▸ **QUÉ HACER**:
Reproduce del fragmento todo lo que va desde "La colección de" hasta "familiar de Cuenca." y renombra "Cuenca" como "Toledo".

____ FRAGMENTO

Esta psicóloga clínica y doctora en Arte Contemporáneo de verbo irrefrenable, durante mucho tiempo bibliotecaria y responsable del Servicio de Audiovisuales en la Biblioteca Nacional tras haber trabajado en el Instituto del Patrimonio Histórico Español, ahora ya jubilada, se autoimpuso una disciplina férrea que mezclaba el deber con el placer, la reivindicación sentimental con la mera afición a los libros. Y partió en busca de aquella biblioteca de Babel que su abuelo Otón, un viejo maestro de la República enamorado del olor, el tacto, la contemplación y la lectura de los viejos volúmenes, había reunido a lo largo del tiempo.

La colección de libros de Otón Medina —a buen seguro uno de tantos entre aquella pequeña legión de hombres y mujeres que de manera tan honesta como ingenua creyeron que la educación y la cultura podrían combatir la ignorancia y la estulticia en una España llamada a teñirse de oscuro— se volatilizó en el transcurso de la Guerra Civil, después de que su dueño, que vivía cerca del frente de guerra universitario de Madrid, decidiera trasladarla de Madrid a la casa familiar de Cuenca.

Su nieta nunca logró reunir datos suficientes para saber si fue vendida por lotes por razones económicas, o si fue destruida por algún bombardeo, o si sencillamente quedó dispersada en medio del caos de la contienda. El caso es que, tras años de esfuerzo económico y de constante buceo en busca del libro perdido, Alicia García Medina logró su meta: constituir un corpus de más de 500 volúmenes, muchos de ellos coincidentes con los que atesoró su abuelo y de los que tanto había oído hablar, y cuyo hilo conductor se encontraba no solo en sus páginas, sino también —sobre todo— en sus portadas: un auténtico museo en miniatura de la ilustración española de los años diez, veinte y treinta, en el que se dan la mano el realismo, el surrealismo, el cubismo, el expresionismo, el futurismo, el dadaísmo, el orfismo y todos los demás ismos que quepa imaginar relacionados con las vanguardias europeas de entreguerras, todo ello envuelto en una abrumadora riqueza cromática y tipográfica. Se trata, para empezar, de un gran desmentido en forma de biblioteca: el desmentido de que la ilustración española ni estaba ni se la esperaba en la irrupción de las vanguardias.

________
____ DATOS PROPORCIONADOS

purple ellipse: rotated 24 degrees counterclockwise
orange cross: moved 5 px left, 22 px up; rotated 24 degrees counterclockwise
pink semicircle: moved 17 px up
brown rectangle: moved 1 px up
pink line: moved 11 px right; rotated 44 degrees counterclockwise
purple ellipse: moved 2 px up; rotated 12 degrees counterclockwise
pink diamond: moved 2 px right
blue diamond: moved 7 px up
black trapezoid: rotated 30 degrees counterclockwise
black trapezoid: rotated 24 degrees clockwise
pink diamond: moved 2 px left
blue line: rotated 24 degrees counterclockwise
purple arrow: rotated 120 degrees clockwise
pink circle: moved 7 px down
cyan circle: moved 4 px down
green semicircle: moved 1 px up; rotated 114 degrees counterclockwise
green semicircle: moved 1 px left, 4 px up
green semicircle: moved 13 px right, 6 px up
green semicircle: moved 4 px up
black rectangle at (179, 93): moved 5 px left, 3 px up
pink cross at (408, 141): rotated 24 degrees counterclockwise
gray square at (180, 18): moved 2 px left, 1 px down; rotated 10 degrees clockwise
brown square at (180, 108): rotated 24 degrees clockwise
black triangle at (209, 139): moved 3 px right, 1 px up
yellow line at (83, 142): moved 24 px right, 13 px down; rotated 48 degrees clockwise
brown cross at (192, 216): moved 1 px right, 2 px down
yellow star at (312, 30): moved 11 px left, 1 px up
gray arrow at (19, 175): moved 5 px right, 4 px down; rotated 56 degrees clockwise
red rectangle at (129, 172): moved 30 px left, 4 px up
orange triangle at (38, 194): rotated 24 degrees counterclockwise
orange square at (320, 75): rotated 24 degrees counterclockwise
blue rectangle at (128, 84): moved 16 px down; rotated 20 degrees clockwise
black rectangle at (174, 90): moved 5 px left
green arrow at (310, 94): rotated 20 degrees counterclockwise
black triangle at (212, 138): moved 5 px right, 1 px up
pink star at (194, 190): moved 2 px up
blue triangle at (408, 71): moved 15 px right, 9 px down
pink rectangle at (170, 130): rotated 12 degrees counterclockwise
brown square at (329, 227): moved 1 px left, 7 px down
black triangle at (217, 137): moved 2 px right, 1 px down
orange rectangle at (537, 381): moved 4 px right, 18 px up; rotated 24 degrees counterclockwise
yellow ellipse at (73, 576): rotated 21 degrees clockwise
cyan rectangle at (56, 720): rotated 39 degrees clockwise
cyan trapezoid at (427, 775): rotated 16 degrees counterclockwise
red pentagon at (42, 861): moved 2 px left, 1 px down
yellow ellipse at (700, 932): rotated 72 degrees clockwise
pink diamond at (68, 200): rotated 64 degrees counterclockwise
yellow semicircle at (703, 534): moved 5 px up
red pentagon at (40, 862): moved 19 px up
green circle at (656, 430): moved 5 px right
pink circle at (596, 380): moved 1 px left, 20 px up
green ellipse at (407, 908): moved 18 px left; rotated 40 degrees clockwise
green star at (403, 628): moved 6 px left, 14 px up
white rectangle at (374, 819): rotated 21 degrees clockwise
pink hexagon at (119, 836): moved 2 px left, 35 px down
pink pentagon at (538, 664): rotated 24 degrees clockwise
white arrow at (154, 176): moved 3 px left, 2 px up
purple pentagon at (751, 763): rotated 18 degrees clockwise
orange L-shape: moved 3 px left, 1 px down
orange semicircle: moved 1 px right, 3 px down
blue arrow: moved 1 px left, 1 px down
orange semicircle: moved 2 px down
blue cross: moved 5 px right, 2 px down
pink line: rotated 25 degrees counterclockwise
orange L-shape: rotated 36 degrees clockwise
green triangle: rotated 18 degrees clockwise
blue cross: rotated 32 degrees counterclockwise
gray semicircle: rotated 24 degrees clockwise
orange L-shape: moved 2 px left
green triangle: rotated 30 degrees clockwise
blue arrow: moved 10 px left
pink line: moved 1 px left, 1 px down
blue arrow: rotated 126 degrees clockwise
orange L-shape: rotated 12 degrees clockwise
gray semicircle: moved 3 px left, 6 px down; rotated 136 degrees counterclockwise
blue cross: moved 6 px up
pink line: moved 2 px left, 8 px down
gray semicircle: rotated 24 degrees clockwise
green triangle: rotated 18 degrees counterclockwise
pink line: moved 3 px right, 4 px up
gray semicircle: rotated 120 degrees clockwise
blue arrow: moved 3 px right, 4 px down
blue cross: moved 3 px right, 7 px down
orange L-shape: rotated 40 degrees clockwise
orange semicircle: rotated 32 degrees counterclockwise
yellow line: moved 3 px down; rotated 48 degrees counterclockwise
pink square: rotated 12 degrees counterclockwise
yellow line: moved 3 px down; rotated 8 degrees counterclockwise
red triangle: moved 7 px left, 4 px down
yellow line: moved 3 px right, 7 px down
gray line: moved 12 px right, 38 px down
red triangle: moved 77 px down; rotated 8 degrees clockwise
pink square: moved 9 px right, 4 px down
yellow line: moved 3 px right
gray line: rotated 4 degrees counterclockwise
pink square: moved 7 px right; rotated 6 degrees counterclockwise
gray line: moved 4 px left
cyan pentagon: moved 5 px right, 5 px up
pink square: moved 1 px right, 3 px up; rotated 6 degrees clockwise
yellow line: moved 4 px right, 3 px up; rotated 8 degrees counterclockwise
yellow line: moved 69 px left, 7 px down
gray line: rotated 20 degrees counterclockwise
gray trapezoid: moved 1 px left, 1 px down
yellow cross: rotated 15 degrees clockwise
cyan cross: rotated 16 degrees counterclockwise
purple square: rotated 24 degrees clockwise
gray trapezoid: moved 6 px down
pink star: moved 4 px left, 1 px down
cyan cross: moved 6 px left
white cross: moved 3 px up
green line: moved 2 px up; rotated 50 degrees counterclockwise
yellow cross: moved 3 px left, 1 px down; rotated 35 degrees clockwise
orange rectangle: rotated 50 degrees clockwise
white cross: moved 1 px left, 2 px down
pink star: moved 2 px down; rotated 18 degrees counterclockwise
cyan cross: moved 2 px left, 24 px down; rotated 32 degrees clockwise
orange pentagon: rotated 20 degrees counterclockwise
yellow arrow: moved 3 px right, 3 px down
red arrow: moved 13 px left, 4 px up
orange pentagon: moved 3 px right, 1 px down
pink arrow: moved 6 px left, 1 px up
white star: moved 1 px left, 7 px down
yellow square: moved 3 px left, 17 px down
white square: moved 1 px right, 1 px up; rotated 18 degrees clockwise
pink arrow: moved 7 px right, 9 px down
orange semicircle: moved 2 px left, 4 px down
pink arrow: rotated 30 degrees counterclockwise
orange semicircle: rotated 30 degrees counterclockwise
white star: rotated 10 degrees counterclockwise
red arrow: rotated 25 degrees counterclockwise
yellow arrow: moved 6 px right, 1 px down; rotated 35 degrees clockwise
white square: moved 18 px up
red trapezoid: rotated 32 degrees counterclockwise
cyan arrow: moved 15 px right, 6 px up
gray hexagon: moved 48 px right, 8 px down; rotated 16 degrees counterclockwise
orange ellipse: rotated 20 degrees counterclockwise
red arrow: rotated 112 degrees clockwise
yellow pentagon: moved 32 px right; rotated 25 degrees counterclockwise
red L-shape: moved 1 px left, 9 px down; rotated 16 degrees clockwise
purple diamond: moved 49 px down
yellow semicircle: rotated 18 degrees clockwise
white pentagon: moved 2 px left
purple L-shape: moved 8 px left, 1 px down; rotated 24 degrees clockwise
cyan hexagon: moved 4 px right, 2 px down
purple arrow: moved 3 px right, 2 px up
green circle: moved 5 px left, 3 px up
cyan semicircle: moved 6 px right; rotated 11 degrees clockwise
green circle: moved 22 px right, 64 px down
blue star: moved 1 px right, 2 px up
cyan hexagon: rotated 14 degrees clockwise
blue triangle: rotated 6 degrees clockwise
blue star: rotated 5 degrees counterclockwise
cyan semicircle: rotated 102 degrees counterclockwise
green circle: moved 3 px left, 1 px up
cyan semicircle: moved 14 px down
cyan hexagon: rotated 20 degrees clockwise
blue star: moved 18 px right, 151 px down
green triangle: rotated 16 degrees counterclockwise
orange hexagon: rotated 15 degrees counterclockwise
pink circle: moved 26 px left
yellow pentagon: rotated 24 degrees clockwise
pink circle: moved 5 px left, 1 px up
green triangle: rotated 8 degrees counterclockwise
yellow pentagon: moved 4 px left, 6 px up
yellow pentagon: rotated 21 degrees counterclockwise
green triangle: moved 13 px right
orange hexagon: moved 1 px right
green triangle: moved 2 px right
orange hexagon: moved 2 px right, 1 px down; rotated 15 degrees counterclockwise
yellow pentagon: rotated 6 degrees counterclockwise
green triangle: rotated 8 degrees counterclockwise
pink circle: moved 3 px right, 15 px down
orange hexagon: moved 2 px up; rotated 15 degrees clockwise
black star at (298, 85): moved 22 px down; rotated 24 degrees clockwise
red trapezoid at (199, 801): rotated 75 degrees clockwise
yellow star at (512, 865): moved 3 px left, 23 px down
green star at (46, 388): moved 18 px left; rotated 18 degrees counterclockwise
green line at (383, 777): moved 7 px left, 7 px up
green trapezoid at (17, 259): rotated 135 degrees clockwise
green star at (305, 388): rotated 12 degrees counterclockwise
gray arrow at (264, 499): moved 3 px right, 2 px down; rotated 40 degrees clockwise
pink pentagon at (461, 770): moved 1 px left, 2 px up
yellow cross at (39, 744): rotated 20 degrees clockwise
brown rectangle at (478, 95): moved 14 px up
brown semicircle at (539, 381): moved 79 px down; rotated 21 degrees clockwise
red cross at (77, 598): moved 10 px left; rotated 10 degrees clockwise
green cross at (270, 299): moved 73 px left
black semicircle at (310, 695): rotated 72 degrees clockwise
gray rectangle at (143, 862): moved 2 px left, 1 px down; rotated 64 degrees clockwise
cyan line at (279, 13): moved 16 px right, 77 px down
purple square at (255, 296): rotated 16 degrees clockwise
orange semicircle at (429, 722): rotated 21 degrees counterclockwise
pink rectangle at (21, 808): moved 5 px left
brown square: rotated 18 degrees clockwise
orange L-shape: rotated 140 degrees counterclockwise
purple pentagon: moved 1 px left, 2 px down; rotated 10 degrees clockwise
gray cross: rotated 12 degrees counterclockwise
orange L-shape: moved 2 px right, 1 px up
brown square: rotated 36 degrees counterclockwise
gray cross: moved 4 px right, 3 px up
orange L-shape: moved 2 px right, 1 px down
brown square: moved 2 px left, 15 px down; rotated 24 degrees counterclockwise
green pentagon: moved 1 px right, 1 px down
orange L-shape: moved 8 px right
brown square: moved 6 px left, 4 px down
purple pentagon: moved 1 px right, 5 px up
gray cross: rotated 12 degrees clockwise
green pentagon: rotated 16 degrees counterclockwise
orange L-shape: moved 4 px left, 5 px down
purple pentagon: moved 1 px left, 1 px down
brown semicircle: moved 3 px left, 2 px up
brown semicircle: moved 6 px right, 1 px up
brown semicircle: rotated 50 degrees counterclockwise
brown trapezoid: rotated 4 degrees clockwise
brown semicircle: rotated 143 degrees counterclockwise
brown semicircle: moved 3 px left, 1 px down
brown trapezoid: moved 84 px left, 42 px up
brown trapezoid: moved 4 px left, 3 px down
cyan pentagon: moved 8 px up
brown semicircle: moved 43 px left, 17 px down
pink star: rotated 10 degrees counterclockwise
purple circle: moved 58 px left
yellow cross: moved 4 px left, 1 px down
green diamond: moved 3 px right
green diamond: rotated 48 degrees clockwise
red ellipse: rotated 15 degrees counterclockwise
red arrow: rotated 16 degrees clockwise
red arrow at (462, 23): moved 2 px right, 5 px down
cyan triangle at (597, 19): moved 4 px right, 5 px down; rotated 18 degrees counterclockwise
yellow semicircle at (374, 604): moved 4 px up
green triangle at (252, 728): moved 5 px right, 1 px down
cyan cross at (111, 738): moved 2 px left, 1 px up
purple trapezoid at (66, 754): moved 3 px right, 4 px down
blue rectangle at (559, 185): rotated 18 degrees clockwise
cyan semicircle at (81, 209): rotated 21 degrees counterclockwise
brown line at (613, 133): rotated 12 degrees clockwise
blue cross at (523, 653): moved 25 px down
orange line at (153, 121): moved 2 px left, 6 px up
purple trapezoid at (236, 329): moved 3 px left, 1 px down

________

▸ **RESPUESTA**:
La colección de libros de Otón Medina —a buen seguro uno de tantos entre aquella pequeña legión de hombres y mujeres que de manera tan honesta como ingenua creyeron que la educación y la cultura podrían combatir la ignorancia y la estulticia en una España llamada a teñirse de oscuro— se volatilizó en el transcurso de la Guerra Civil, después de que su dueño, que vivía cerca del frente de guerra universitario de Madrid, decidiera trasladarla de Madrid a la casa familiar de Toledo.